There is a saying “once beaten twice shy”. Even if everything is congenial, there should be viable and creditworthy projects. There is also no guarantee that projects after sound technical, financial, managerial and economic appraisal would remain viable in an atmosphere of uncertain political and social environment which bedevil our nation.

At the same time, it is pathetic that in every congregation of businessmen, industrialists, corporate honchos, senior civil servants and top political leaders there are eulogies on big ticket reforms and cacophony that the country is poised for rapid progress and the whole world is waiting to come. Self delusion will take us nowhere.
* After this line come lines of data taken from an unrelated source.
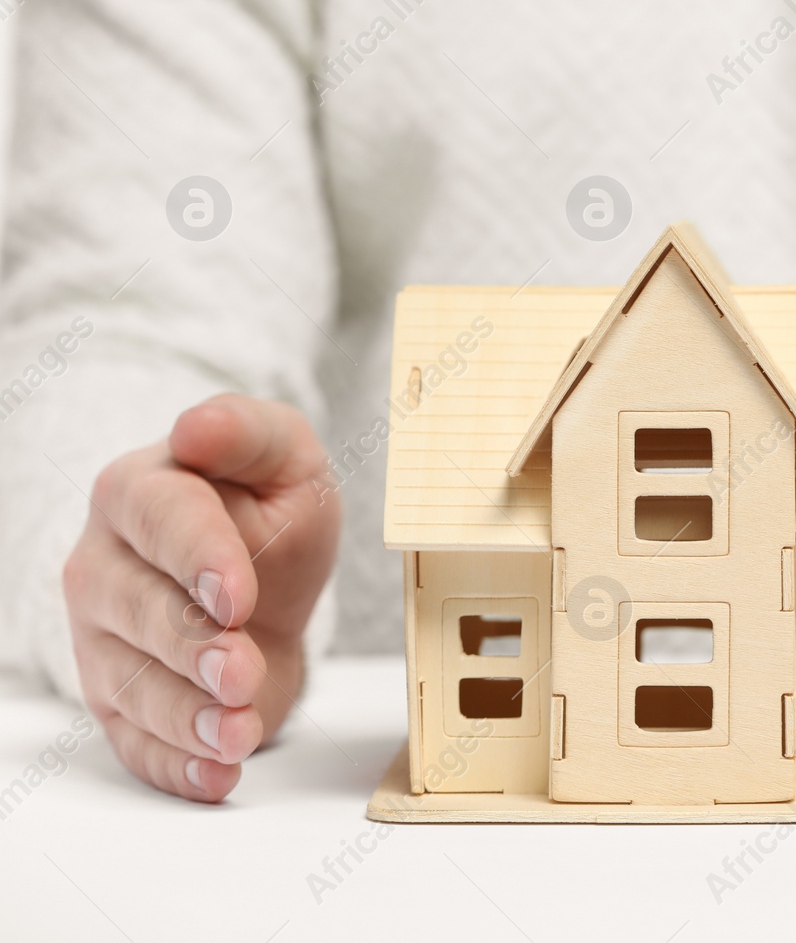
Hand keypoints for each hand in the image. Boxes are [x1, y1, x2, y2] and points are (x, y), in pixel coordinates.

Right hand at [63, 394, 339, 801]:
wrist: (263, 581)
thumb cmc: (267, 511)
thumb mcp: (285, 460)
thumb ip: (250, 435)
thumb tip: (199, 426)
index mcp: (139, 492)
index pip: (160, 521)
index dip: (197, 558)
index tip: (235, 593)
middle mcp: (105, 567)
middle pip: (136, 611)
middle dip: (191, 647)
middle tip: (241, 670)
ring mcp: (104, 640)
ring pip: (132, 685)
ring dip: (187, 717)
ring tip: (238, 732)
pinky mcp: (121, 702)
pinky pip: (135, 743)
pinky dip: (176, 766)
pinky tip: (217, 774)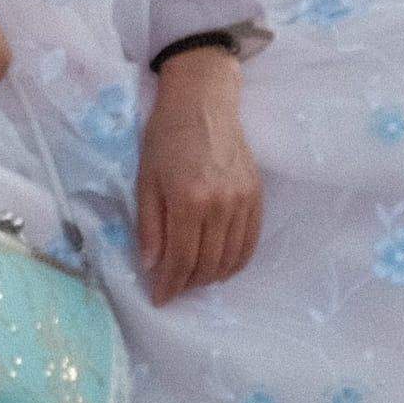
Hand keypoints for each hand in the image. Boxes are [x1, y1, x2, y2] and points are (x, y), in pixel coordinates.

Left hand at [136, 44, 263, 297]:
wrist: (203, 103)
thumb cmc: (165, 138)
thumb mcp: (145, 180)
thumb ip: (149, 226)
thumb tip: (151, 266)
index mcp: (188, 201)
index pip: (180, 259)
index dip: (169, 285)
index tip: (159, 299)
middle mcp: (220, 205)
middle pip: (207, 264)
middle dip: (188, 284)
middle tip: (173, 289)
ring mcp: (243, 201)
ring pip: (230, 258)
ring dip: (211, 277)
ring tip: (193, 279)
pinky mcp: (257, 196)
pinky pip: (250, 242)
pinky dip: (235, 261)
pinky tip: (220, 266)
Real problem is that the machinery of the public institution whether government or PSUs is unequal to the task and human resource that support the machine are demotivated and there is no animal spirit and risk-taking appetite among the business community.

Although stock market is bubbling either through domestic investment and foreign portfolio investment, manufacturing industry is somnolent which the cause of joblessness is. This shows that every investor is looking for, quick, safe and good return but it is not able to put its money on long term manufacturing industry which would create jobs.

That India is a good financial market is well recognized notwithstanding the Indian stocks are highly priced. Hence Foreign Portfolio Investment registration has expanded for participation in bonds and equity market. The rising middle class in India also attract foreign companies to sell their goods. Interests shown by Nestle, Metro and Unilever during the recent congregation of global food processing industry are understandable.

How to resurrect the business sentiment is a million dollar or billion dollars or even trillion-dollar question? The Indian bureaucracy, a huge apparatus bequeathed by the imperial British, is stubbornly slow and not totally free from graft. Political neutrality of civil service is very often questioned.
Upper echelon of civil service directly exposed to political forces and hawkish media attention work under tremendous tension and have lost the ability to take difficult decision without fear and favour. Business community particularly in the MSME sector always needs hand-holding from the bureaucracy which is absent due to increasing facelessness and anonymity due to fear of allegations of showing favour. Any business-friendly decision is questioned and viewed with suspicion.

A good and stable law and order situation is pre-requisite and fundamental to investment climate. Sustainable development is dependent upon harmonious society, cooperation among all segments of civil society, respect for diversity, and conscious effort for building consensus.